# How does catching swarm for beekeeping with lemongrass oil work?



## bugman2 (Apr 9, 2014)

The swarm comes with the old queen. The LGO just attracts the swarm to your trap.


----------



## Foxhound (Feb 19, 2015)

More specifically, the lemongrass oil attracts scout bees to the box. Your swarm box still needs to be a suitable place that the bees will want to move into. 

Could drop some lemongrass oil into an old shoe, but i'm not sure they would move in. They might, they are bees after all.

You can extend the life of the oil by dropping a couple drops onto a paper towel and placing it in a partially sealed zip-top bag. Then place that bag in your bait hive.


----------



## GaryG74 (Apr 9, 2014)

Welcome to BeeSource! If you can get a frame of old comb, put it in your trap. The rest of the frames should be foundation less to give the scouts the impression of more room that the swarm can build into. An 8 frame deep is about optimum size for a trap.


----------



## Michael Bush (Aug 2, 2002)

A queen by herself will die. A queen in a cage with some attendants will last a few days but that is not how you catch a swarm. The swarm will come with it's own queen.
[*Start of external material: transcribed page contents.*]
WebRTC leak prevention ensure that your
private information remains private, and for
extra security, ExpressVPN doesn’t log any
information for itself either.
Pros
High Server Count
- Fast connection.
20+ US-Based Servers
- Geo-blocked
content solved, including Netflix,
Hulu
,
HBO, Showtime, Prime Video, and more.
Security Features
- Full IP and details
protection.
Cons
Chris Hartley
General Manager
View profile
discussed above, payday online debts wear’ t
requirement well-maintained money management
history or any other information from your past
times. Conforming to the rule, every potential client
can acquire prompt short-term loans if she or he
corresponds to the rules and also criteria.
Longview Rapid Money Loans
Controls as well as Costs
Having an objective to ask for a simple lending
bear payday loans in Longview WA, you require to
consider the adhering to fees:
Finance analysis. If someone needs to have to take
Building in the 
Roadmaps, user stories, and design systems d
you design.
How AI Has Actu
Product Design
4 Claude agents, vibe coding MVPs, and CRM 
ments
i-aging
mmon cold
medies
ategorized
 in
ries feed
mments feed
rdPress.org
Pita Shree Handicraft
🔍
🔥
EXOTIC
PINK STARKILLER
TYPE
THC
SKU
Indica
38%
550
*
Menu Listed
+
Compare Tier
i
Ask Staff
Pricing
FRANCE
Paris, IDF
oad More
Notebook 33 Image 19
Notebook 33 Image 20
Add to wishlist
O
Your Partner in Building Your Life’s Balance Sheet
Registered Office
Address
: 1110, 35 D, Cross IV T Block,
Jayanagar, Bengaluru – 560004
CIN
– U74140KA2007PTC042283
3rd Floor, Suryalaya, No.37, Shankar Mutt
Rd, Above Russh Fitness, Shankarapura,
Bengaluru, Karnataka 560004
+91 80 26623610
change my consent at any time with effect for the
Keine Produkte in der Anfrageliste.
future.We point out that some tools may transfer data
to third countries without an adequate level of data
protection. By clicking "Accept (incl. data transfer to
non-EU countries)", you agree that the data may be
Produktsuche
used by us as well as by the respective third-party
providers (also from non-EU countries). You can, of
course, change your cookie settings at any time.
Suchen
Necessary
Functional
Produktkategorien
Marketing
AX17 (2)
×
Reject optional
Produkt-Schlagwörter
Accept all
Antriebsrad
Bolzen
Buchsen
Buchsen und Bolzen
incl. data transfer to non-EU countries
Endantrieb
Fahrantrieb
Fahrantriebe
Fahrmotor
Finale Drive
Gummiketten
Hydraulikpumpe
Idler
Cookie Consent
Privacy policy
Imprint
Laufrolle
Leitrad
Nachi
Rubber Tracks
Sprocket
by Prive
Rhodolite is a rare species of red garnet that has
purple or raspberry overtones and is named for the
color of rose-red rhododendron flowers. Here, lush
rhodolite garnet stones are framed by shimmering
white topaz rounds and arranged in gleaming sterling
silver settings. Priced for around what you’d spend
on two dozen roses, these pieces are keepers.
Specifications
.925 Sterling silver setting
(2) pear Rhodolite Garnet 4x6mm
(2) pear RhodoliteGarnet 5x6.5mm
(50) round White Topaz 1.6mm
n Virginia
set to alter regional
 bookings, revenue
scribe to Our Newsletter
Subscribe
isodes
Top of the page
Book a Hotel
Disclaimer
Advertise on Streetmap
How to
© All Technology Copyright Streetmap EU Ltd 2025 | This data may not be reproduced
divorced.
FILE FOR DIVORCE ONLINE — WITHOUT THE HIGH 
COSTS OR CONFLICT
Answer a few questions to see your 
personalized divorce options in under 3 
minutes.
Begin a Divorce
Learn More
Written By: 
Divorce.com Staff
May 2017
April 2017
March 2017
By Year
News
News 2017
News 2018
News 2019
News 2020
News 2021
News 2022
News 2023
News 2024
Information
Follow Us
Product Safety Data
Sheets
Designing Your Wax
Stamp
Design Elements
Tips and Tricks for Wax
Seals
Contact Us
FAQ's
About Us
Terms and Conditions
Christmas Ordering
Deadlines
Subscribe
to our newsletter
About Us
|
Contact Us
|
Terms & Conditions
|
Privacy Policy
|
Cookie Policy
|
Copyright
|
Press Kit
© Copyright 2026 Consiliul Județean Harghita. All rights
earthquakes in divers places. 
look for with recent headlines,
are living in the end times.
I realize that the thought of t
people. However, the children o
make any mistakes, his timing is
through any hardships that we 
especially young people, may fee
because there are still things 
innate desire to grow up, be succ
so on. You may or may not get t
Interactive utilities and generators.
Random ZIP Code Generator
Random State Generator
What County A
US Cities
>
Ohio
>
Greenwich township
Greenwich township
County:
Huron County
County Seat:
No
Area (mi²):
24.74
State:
If you want to really stack the deck you can buy some "pseudoqueen" from Mann Lake (I don't remember who else has it) and use a 1/4" of one of those in addition to the lemongrass oil.


----------



## gww (Feb 14, 2015)

I have a small hopefully related question that I hope is not stealing the thread from the origional poster. When I watch a jpthebeeman vidio, he spends a lot of time looking for the queen and always cages her when found. I have heard that lots of swarms don;t stay put after being hived. 

Does jp look for the queen just to know she is there and cage her so she doesn't get hurt during transfer? Is he keeping her caged for a short period till the bees start drawing comb and then releasing her after, hoping the hive is commited?

How is this to be handled for someone who has never did it and has no resources like brood or comb to add while hiving?

I hope I am not out of line and am on topic.
Thank you
gww


----------



## gww (Feb 14, 2015)

> I have a small hopefully related question that I hope is not stealing the thread from the origional poster. When I watch a jpthebeeman vidio, he spends a lot of time looking for the queen and always cages her when found. I have heard that lots of swarms don;t stay put after being hived.
> 
> Does jp look for the queen just to know she is there and cage her so she doesn't get hurt during transfer? Is he keeping her caged for a short period till the bees start drawing comb and then releasing her after, hoping the hive is commited?
> 
> How is this to be handled for someone who has never did it and has no resources like brood or comb to add while hiving?


I am really curious about handling the queen during a cut out or swarm catch.
Thank you 
gww


----------



## rkereid (Dec 20, 2009)

gww said:


> I am really curious about handling the queen during a cut out or swarm catch.
> Thank you
> gww


If you have the chance, cage the queen during a cutout. That way she can't run away. 

With a swarm, you just want to get her in the box with some bees. The rest of the bees will follow. Rarely, you will get a swarm that just wants to fly off. In that situation, caging the queen would help, or put a queen excluder on the bottom board.


----------



## gww (Feb 14, 2015)

rke
Thanks for answering my question. At this time I won't have a queen excluder and I am going to try to trap. guess I will take my chances. I was just curious how it was handled. 
Again thanks
gww


----------